Drive roller 56 is inboard (past) motor 48. As a result, the motor pulls the conveyor rather than pushes it, which is generally a more efficient design as it reduces the tendency for the conveyor belt to buckle when parts of significant weight are being conveyed. The invention achieves this design while remaining compact.

A number of embodiments of the invention have been described.

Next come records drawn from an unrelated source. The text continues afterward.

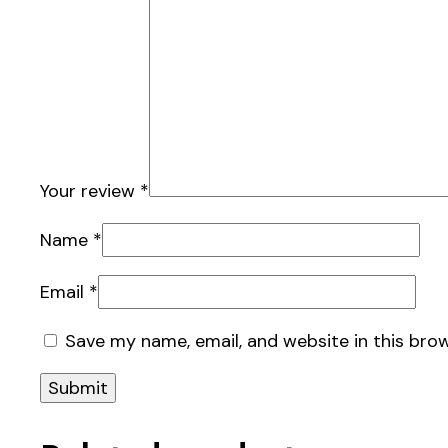
Your review
*
Name
*
Email
*
Save my name, email, and website in this bro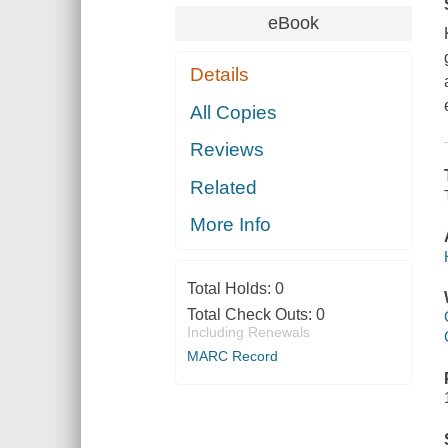
eBook
Details
All Copies
Reviews
Related
More Info
Total Holds:
0
Total Check Outs:
0
Including Renewals
MARC Record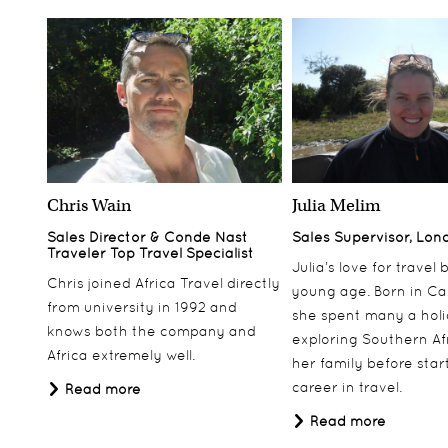
Chris Wain
Julia Melim
Sales Director & Conde Nast
Sales Supervisor, Lon
Traveler Top Travel Specialist
Julia’s love for travel
Chris joined Africa Travel directly
young age. Born in Ca
from university in 1992 and
she spent many a hol
knows both the company and
exploring Southern Af
Africa extremely well.
her family before star
career in travel.
Read more
Read more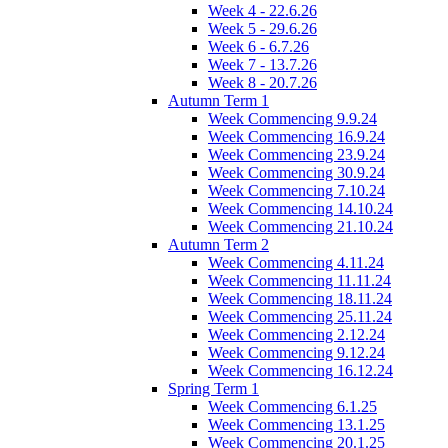
Week 4 - 22.6.26
Week 5 - 29.6.26
Week 6 - 6.7.26
Week 7 - 13.7.26
Week 8 - 20.7.26
Autumn Term 1
Week Commencing 9.9.24
Week Commencing 16.9.24
Week Commencing 23.9.24
Week Commencing 30.9.24
Week Commencing 7.10.24
Week Commencing 14.10.24
Week Commencing 21.10.24
Autumn Term 2
Week Commencing 4.11.24
Week Commencing 11.11.24
Week Commencing 18.11.24
Week Commencing 25.11.24
Week Commencing 2.12.24
Week Commencing 9.12.24
Week Commencing 16.12.24
Spring Term 1
Week Commencing 6.1.25
Week Commencing 13.1.25
Week Commencing 20.1.25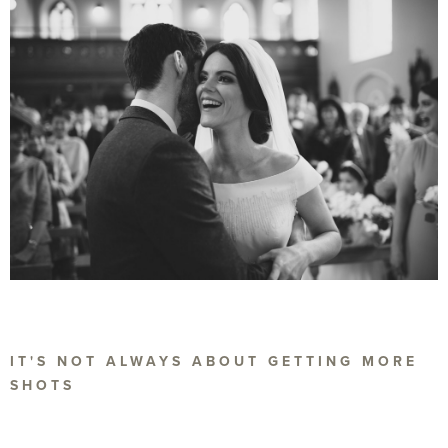
IT'S NOT ALWAYS ABOUT GETTING MORE
SHOTS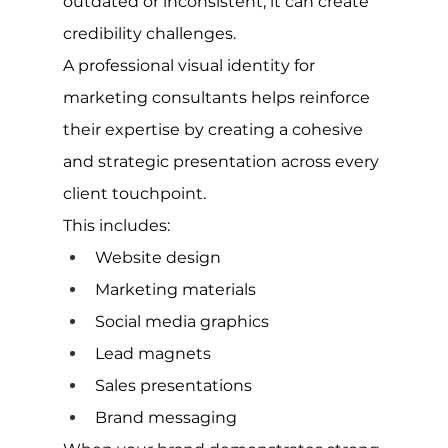
outdated or inconsistent, it can create 
credibility challenges.
A professional visual identity for 
marketing consultants helps reinforce 
their expertise by creating a cohesive 
and strategic presentation across every 
client touchpoint.
This includes:
Website design
Marketing materials
Social media graphics
Lead magnets
Sales presentations
Brand messaging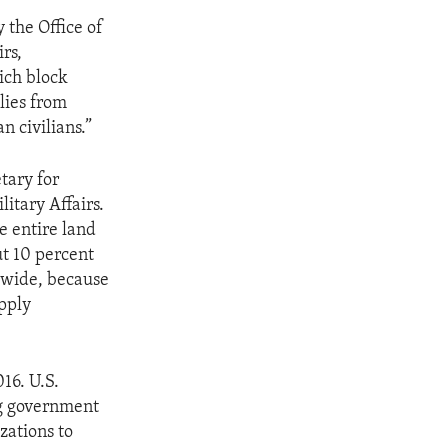
 the Office of
rs,
ich block
lies from
n civilians.”
tary for
itary Affairs.
e entire land
ut 10 percent
ldwide, because
upply
16. U.S.
ng government
zations to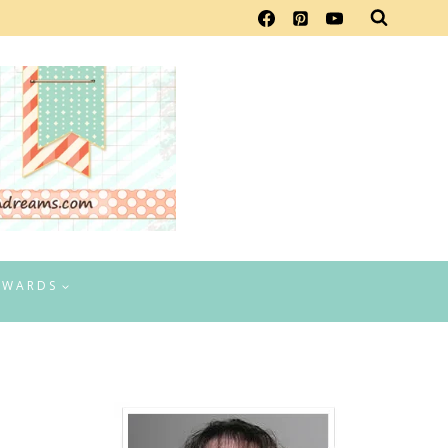
EWARDS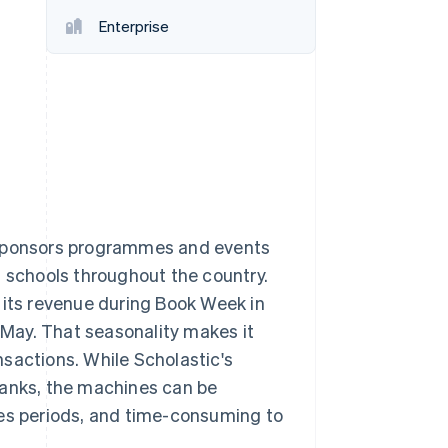
Enterprise
Stripe Sessions 2026
See how Stripe is
building the economic
infrastructure for AI.
Watch now
a sponsors programmes and events
t schools throughout the country.
 its revenue during Book Week in
May. That seasonality makes it
sactions. While Scholastic's
banks, the machines can be
les periods, and time-consuming to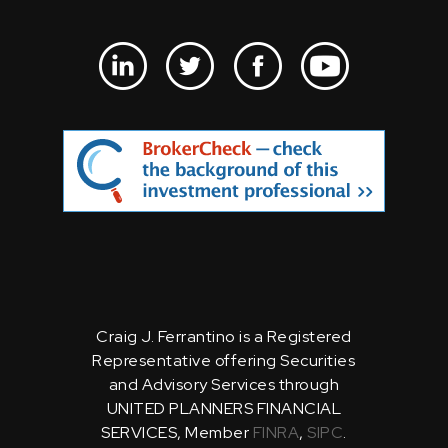
Craig J. Ferrantino is a Registered
Representative offering Securities
and Advisory Services through
UNITED PLANNERS FINANCIAL
SERVICES, Member
FINRA
,
SIPC
.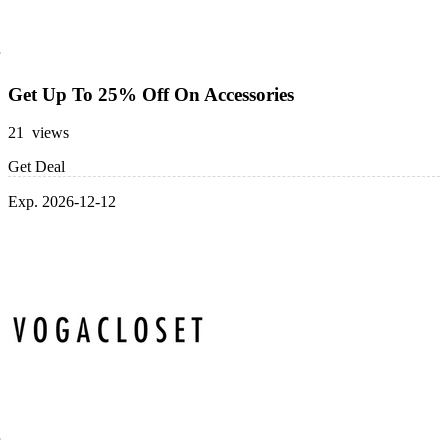
Get Up To 25% Off On Accessories
21 views
Get Deal
Exp. 2026-12-12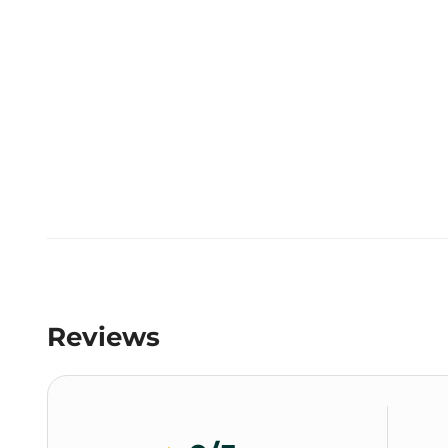
Reviews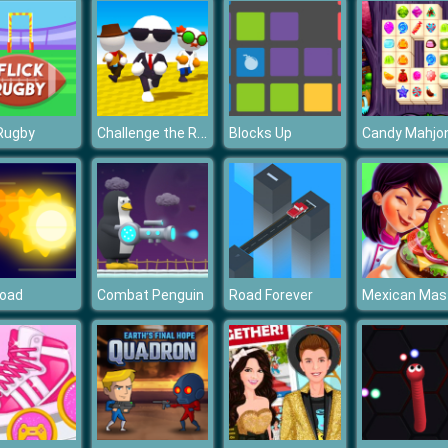
Challenge the Runners
 Rugby
Blocks Up
Candy Mahjo
Road
Combat Penguin
Road Forever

Nevertheless, it will be understood that various modifications may be made without departing from the spirit and scope of the invention.

Claims

1. A stand-alone unitary parts accumulator/conveyor assembly comprising (a) a generally linear conveyor; (b) a rotary table comprising a spiral barrier guide defining a path from an outer region of the table to an inner region of the table; (c) a connector attaching the linear conveyor to the rotary table; (d) a motor connected to rotate the rotary table; (e) an adjustable controller connected to the motor to control rotation of the table.

2. The parts accumulator/conveyor assembly of claim 1 in which the controller is independently powered.

3. The parts accumulator/conveyor assembly of claim 1 further comprising a second motor connected to more the generally linear conveyor.

4. The parts accumulator/conveyor assembly of claim 1 further comprising a weir positioned to meter movements of parts toward the center of the path.

5. The parts accumulator/conveyor assembly of claim 1 in which the weir comprises a stationary bar extending over the table with arms extending from the bar into the path.

6. The parts accumulator/conveyor assembly of claim 1 comprising a bracket supporting the generally linear conveyor.

7. The parts accumulator/conveyor assembly of claim 1 in which the conveyor is between 2″ and 8″ wide.

8. A stand-alone unitary parts accumulator/conveyor assembly comprising (a) a generally linear conveyor and a conveyor motor to drive the conveyor; (b) a parts accumulator for capturing the parts transported by the conveyor; (c) a reversible bracket mounting the conveyor, the bracket comprising: (1) a plate for mounting the bracket, (2) an support attached to the plate at an angle, the support including a first surface and a second surface generally opposite and spaced from the first surface (3) a conveyor cradle attached to either the first support surface or the second support surface, (d) wherein the first surface includes a first feature sized and shaped to cooperate with a fastener to position the cradle in a first position, parallel to, and facing away from, the first surface, and the second surface includes a second feature sized and shaped to cooperate with a fastener to position the cradle in a second position, parallel to, and facing away from, the second surface, whereby the cradle may be fastened either to the first surface in the first position or to the second surface in the second position.

9. The parts accumulator conveyor assembly of claim 8 in which the parts accumulator comprises a rotary table comprising a spiral barrier guide defining a path from an outer region of the table to an inner region of the table; and the accumulator comprises, (a) a motor connected to rotate the rotary table; (b) an adjustable controller connected to the motor to control rotation of the table.

10. The parts accumulator conveyor assembly of claim 9 in which the conveyor has a width of between 2 inches and 8 inches.

11. A stand-alone unitary parts accumulator/conveyor assembly comprising (a) a generally linear conveyor and a conveyor motor to drive the conveyor; (b) a parts accumulator for capturing the parts transported by the conveyor; a motor mounted to drive the conveyor, the conveyor having a width between 2 inches and 8 inches.

12. The conveyor of claim 11 in which the amount of dead space on each side of the conveyor is 1 inch or less.

13. The conveyor or claim 11 in which the ratio of the dead space to the conveyor belt width is greater than 8 inches.

14. A stand-alone unitary parts accumulator/conveyor assembly comprising (a) a generally linear conveyor and a conveyor motor to drive the conveyor; (b) a parts accumulator for capturing the parts transported by the conveyor; (c) a motor mounted to drive the conveyor, the motor being positioned substantially within the footprint of the conveyor.

15. The parts accumulator conveyor assembly of claim 14 in which the conveyor belt width is less than 8 inches.